Early in “The Welkin,” the British playwright Lucy Kirkwood’s period thriller, now at the Linda Gross Theatre, a dozen women appear in something like an eighteenth-century diorama: they are arranged in bas-relief against a black curtain, each obsessively performing a single task. Whump, whump, whump goes a carpet beater; scrape, scrape, scrape grinds a brush against the floor. It’s a cliché, of course, that “women’s work” is backbreaking and soul-crushing, but Kirkwood, who also wrote the Tony-nominated play “The Children”—in which retired nuclear scientists consider sacrificing themselves to shut down a damaged reactor— is interested in what follows the cliché. If work can crush a soul, who’s to blame for the monstrous thing that takes that poor soul’s place?
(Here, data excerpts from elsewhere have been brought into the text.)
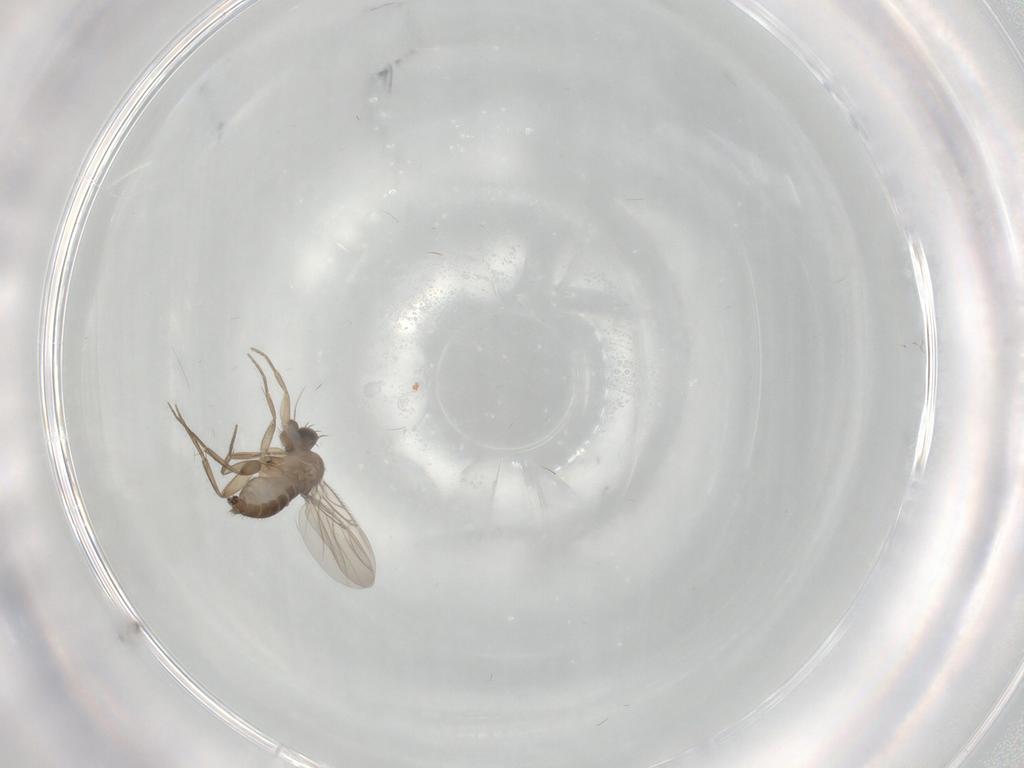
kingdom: Animalia
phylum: Arthropoda
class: Insecta
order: Diptera
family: Phoridae
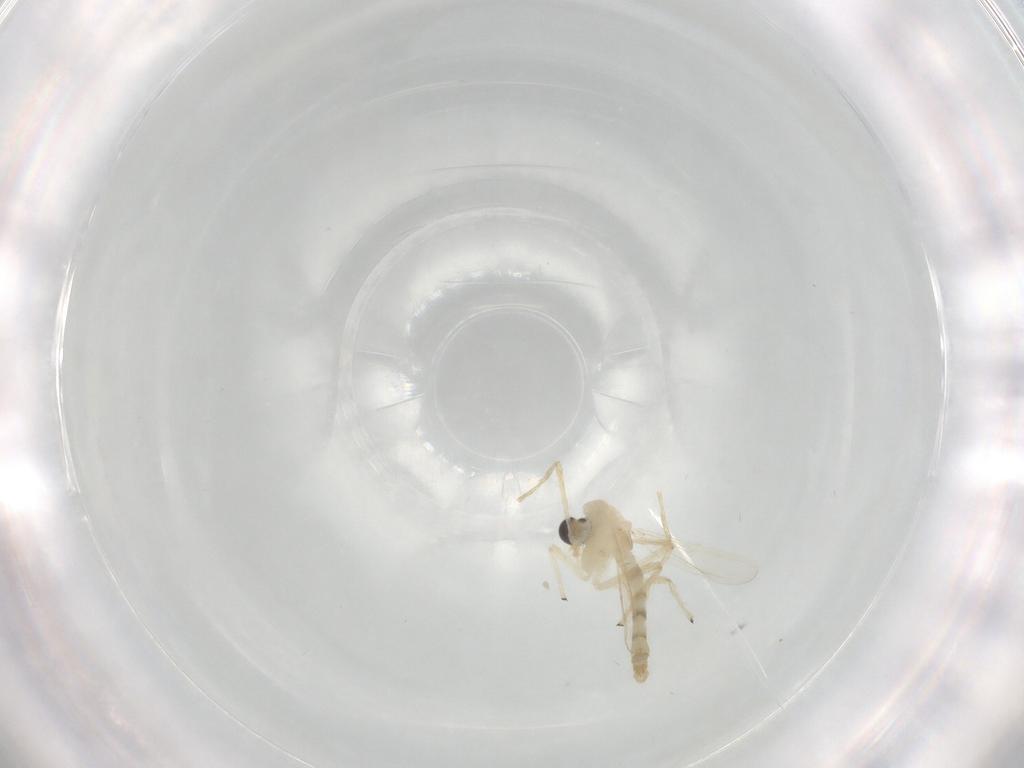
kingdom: Animalia
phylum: Arthropoda
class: Insecta
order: Diptera
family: Chironomidae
In Kirkwood’s play, directed for the Atlantic Theatre Company by Sarah Benson, a court has already condemned a young married woman, Sally Poppy (Haley Wong), to hang, for helping her lover murder a little girl. We’re pretty sure she did it: the play starts with a candlelit prologue, in which Sally visits her abandoned husband raving and covered in the child’s blood. But Sally has sworn to the judge that she’s pregnant, and, under English common law in 1759, “pleading the belly” could commute the sentence. The judge presses twelve women—a “jury of matrons”— into service to evaluate Sally, sequestering them “without meat, drink, fire and candle,” to hasten their examination along.